Brincadeirinha. Estou tentada a contar montes de piadinhas sobre psicanalistas pra afastar o tom amargo do filme. Mas não o farei. Infelizmente, terei de narrar um pouquinho da história. Posso até estragar algumas surpresas pra você. Prepare-se: o diretor, roteirista e produtor Nanni Moretti (“A Missa Acabou”, “Caro Diário”) interpreta um analista tranquilex numa cidadezinha litorânea. Seu consultório fica nos fundos de sua casa. Seus pacientes são meio neuróticos, mas sua família se dá bem. Quer dizer, ele tem preocupações com o filho adolescente, que roubou um fóssil (é na Europa, lembre-se) da escola e não tem espírito competitivo. Vamos acompanhando sua vidinha até que... seu filho morre num acidente. Por favor, seja sincero – mencionar que o filho morre é revelar a trama? No momento em que você lê um título como “O Quarto do Filho”, você já não sabe que o garoto vai falecer? É que tem crítico cheio de dedos por aí temendo desvendar reviravoltas da trama, como se o espectador/leitor fosse supor que um filme com este nome trataria do quarto do rapaz como lugar pra orgias.
Parecido com o que os críticos fizeram com “Entre Quatro Paredes”. Inclusive, é inevitável vincular os dois filmes, lançados mais ou menos na mesma época, ambos aclamados. Realmente, ambos são bons e não trazem vestígios de melodrama ao retratar a morte de jovens e a reação dos pais em vilas costeiras. Admito que gostei mais de “Paredes” (que também leva “quarto” em seu título original; tá vendo, é um sintoma!), apesar de seu final a la “Desejo de Matar” (agora sim contei o filme). “Filho” é mais sereno, mais otimista. No fundo, os dois me fazem lembrar o que minha crítica favorita, Libby Gelman-Waxner, disse sobre assistir a filmes que falam de gente comum lidando com problemas existenciais. Ela acha ótimo e compreende que tais películas a tornam um ser humano melhor, mas será que essas pessoas não poderiam resolver suas crises interiores enquanto explodem a cabeça de um alienígena? Liga não, a Libby é americana.

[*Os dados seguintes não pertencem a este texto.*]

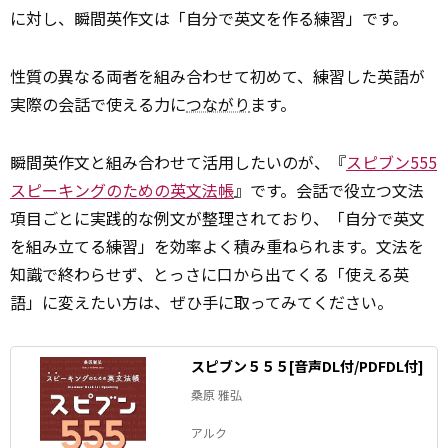
に対し、瞬間英作文は「自分で英文を作る練習」です。
性質の異なる両者を組み合わせて初めて、練習した英語が
実際の会話で使える力に
つながり
ます。
瞬間英作文と組み合わせて活用したいのが、『
スピブン555
スピーキングのための英文法帳
』です。会話で役立つ文法
項目ごとに実践的な例文が整理されており、「自分で英文
を組み立てる練習」を効率よく積み重ねられます。文法を
知識で終わらせず、とっさに口から出てくる「使える英
語」に変えたい方は、ぜひ手に取ってみてください。
スピブン５５５[音声DL付/PDFDL付]
桑原 雅弘
アルク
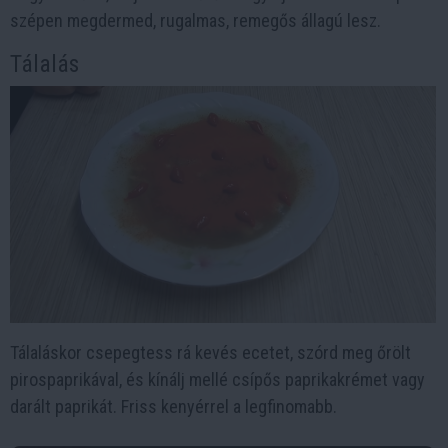
szépen megdermed, rugalmas, remegős állagú lesz.
Tálalás
Tálaláskor csepegtess rá kevés ecetet, szórd meg őrölt
pirospaprikával, és kínálj mellé csípős paprikakrémet vagy
darált paprikát. Friss kenyérrel a legfinomabb.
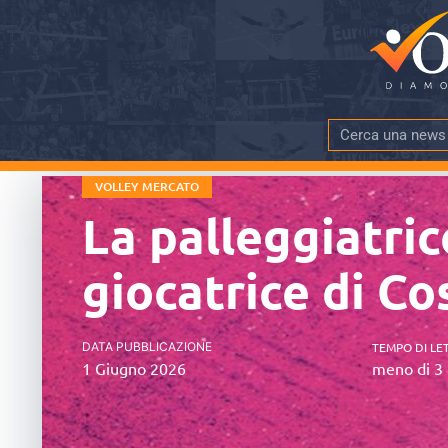
VOLLEY MERCATO
La palleggiatri
giocatrice di Co
DATA PUBBLICAZIONE
TEMPO DI LE
1 Giugno 2026
meno di 3 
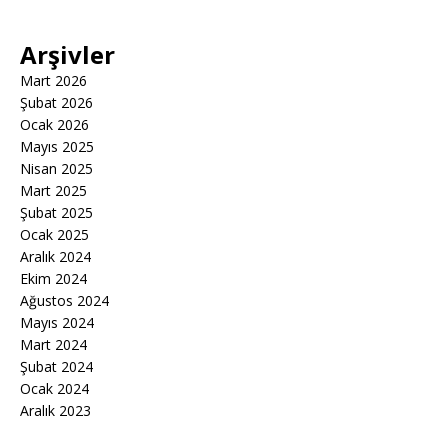
Arşivler
Mart 2026
Şubat 2026
Ocak 2026
Mayıs 2025
Nisan 2025
Mart 2025
Şubat 2025
Ocak 2025
Aralık 2024
Ekim 2024
Ağustos 2024
Mayıs 2024
Mart 2024
Şubat 2024
Ocak 2024
Aralık 2023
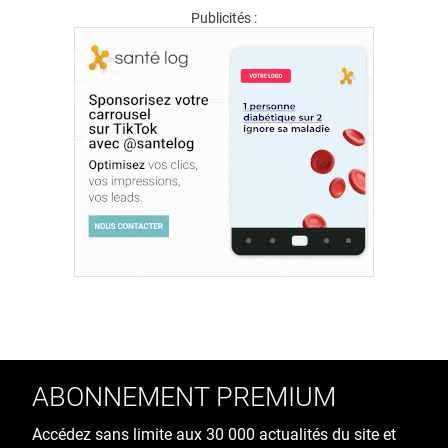
Publicités :
ABONNEMENT PREMIUM
Accédez sans limite aux 30 000 actualités du site et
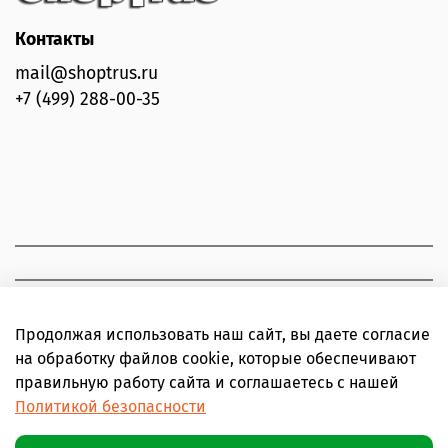
Контакты
mail@shoptrus.ru
+7 (499) 288-00-35
Продолжая использовать наш сайт, вы даете согласие
на обработку файлов cookie, которые обеспечивают
правильную работу сайта и соглашаетесь с нашей
Политикой безопасности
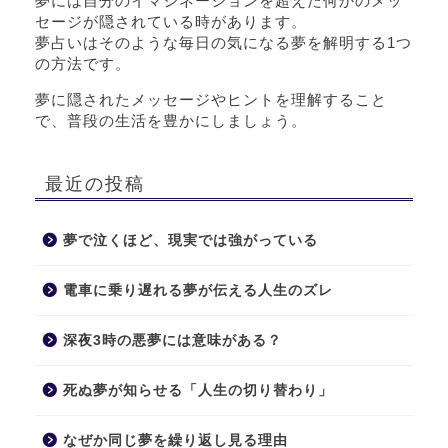
夢には自分のイマジネーションを超えた何かのメッ
セージが隠されている時があります。
夢占いはそのような毎日の気になる夢を解明する1つ
の方法です。
夢に隠されたメッセージやヒントを理解すること
で、普段の生活を豊かにしましょう。
最近の投稿
夢で泣くほど、現実では強がっている
電車に乗り遅れる夢が伝える人生のズレ
深夜3時の悪夢には意味がある？
死ぬ夢が知らせる「人生の切り替わり」
なぜか同じ夢を繰り返し見る理由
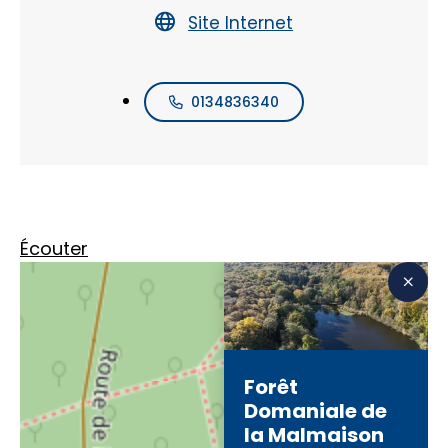
Site Internet
0134836340
Écouter
Forêt
Domaniale de
la Malmaison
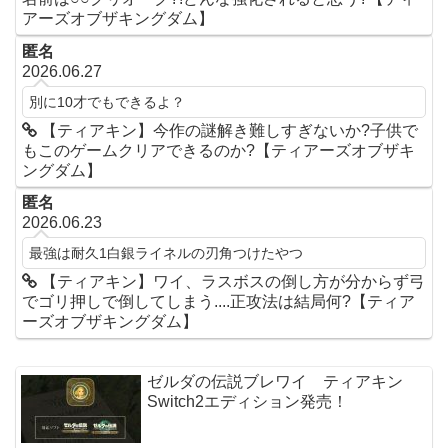
アーズオブザキングダム】
匿名
2026.06.27
別に10才でもできるよ？
【ティアキン】今作の謎解き難しすぎないか?子供で
もこのゲームクリアできるのか?【ティアーズオブザキ
ングダム】
匿名
2026.06.23
最強は耐久1白銀ライネルの刃角つけたやつ
【ティアキン】ワイ、ラスボスの倒し方が分からず弓
でゴリ押しで倒してしまう....正攻法は結局何?【ティア
ーズオブザキングダム】
ゼルダの伝説ブレワイ ティアキン
Switch2エディション発売！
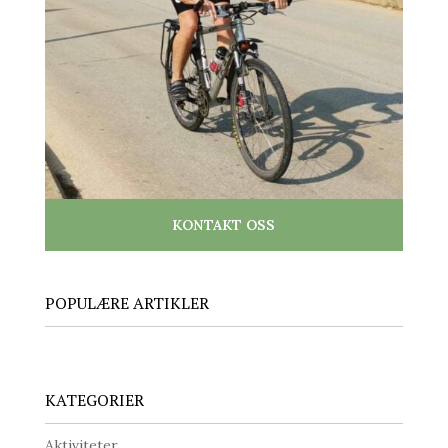
KONTAKT OSS
POPULÆRE ARTIKLER
KATEGORIER
Aktiviteter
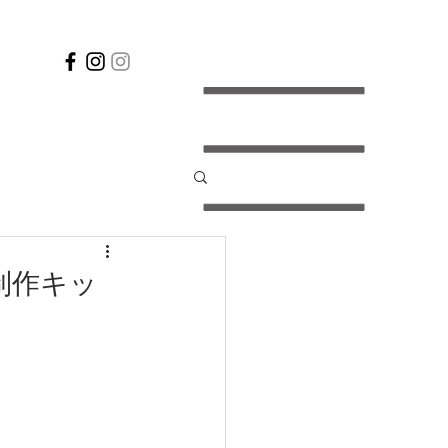
ス制作キッ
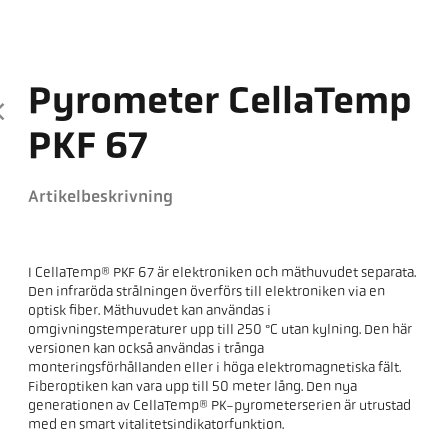
Pyrometer CellaTemp
PKF 67
Artikelbeskrivning
I CellaTemp® PKF 67 är elektroniken och mäthuvudet separata.
Den infraröda strålningen överförs till elektroniken via en
optisk fiber. Mäthuvudet kan användas i
omgivningstemperaturer upp till 250 °C utan kylning. Den här
versionen kan också användas i trånga
monteringsförhållanden eller i höga elektromagnetiska fält.
Fiberoptiken kan vara upp till 50 meter lång. Den nya
generationen av CellaTemp® PK-pyrometerserien är utrustad
med en smart vitalitetsindikatorfunktion.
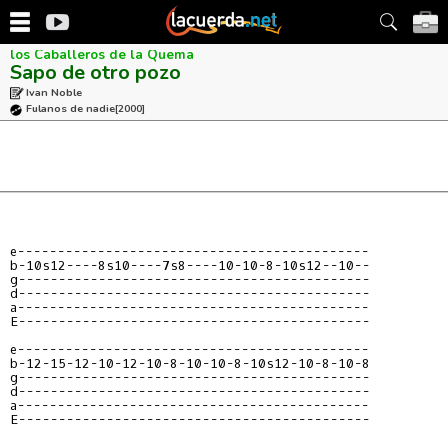
los Caballeros de la Quema
Sapo de otro pozo
Ivan Noble
Fulanos de nadie
[2000]
e--------------------------------------------
b-10s12----8s10----7s8----10-10-8-10s12--10--
g--------------------------------------------
d--------------------------------------------
a--------------------------------------------
E--------------------------------------------
e--------------------------------------------
g--------------------------------------------
d--------------------------------------------
a--------------------------------------------
E--------------------------------------------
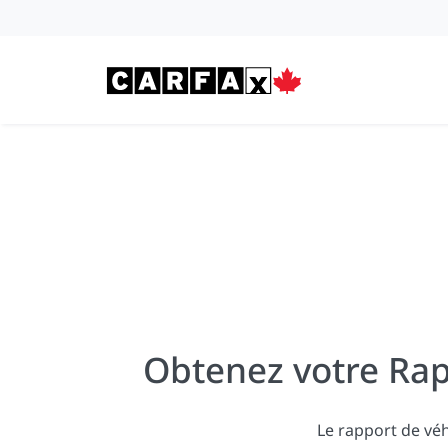
Passer au contenu
Obtenez votre Rap
Le rapport de vé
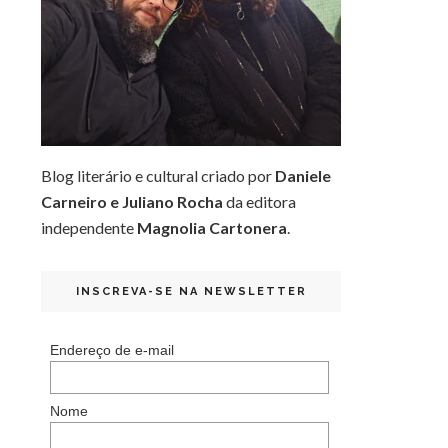
Blog literário e cultural criado por
Daniele
Carneiro e Juliano Rocha
da editora
independente
Magnolia Cartonera
.
INSCREVA-SE NA NEWSLETTER
Endereço de e-mail
Nome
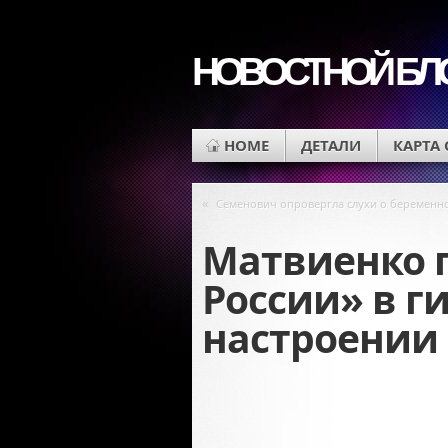
НОВОСТНОЙ БЛ
HOME
ДЕТАЛИ
КАРТА
«
Семенович опровергла слухи о беременн
Матвиенко 
России» в г
настроении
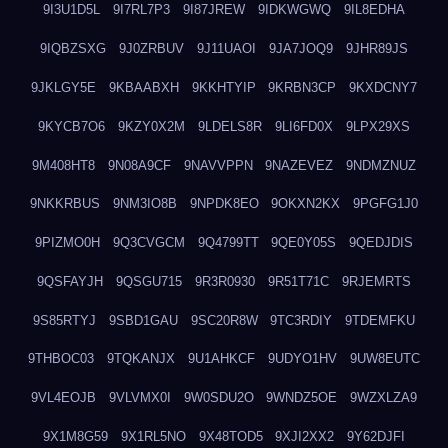
9I3U1D5L
9I7RL7P3
9I87JREW
9IDKWGWQ
9IL8EDHA
9IQBZSXG
9J0ZRBUV
9J11UAOI
9JA7JOQ9
9JHR89JS
9JKLGY5E
9KBAABXH
9KKHTYIP
9KRBN3CP
9KXDCNY7
9KYCB7O6
9KZY0X2M
9LDELS8R
9LI6FD0X
9LPX29XS
9M408HT8
9N08A9CF
9NAVVPPN
9NAZEVEZ
9NDMZNUZ
9NKKRBUS
9NM3IO8B
9NPDK8EO
9OKXN2KX
9PGFG1J0
9PIZMO0H
9Q3CVGCM
9Q4799TT
9QE0Y05S
9QEDJDIS
9QSFAYJH
9QSGU715
9R3R0930
9R51T71C
9RJEMRTS
9S85RTYJ
9SBD1GAU
9SC20R8W
9TC3RDIY
9TDEMFKU
9THBOC03
9TQKANJX
9U1AHKCF
9UDYO1HV
9UW8EUTC
9VL4EOJB
9VLVMX0I
9W0SDU2O
9WNDZ5OE
9WZXLZA9
9X1M8G59
9X1RL5NO
9X48TOD5
9XJI2XX2
9Y62DJFI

Interessante que “Filho” tenha um psicanalista como personagem central. No início, ele até acha graça de seus pacientes, que reclamam que ele não os cura, e que só se sentem melhor ao sair do consultório e comprar roupas na lojinha ao lado. Empreiteiros da moda que não sabem onde abrir suas lojas, pensem na dica. Quando o filho morre, o analista vira um exemplo do “faça o que eu digo, não faça o que eu faço”. E é normal identificar-se com seu drama: se já era difícil concentrar-se nas divagações de seus pacientes antes da tragédia familiar, depois fica impossível.
O filme tem cenas comoventes e eu, pra variar, chorei feito um bebê. Parece que não faço outra coisa nas minhas últimas experiências cinematográficas. Sua reação deve ser a mesma ao ler estas linhas, né? Numa seqüência, o pai vai buscar a filha durante um jogo de basquete e a moça, ao vê-lo com aquele rosto sofrido, automaticamente entende que um infortúnio ocorreu. É um belo momento.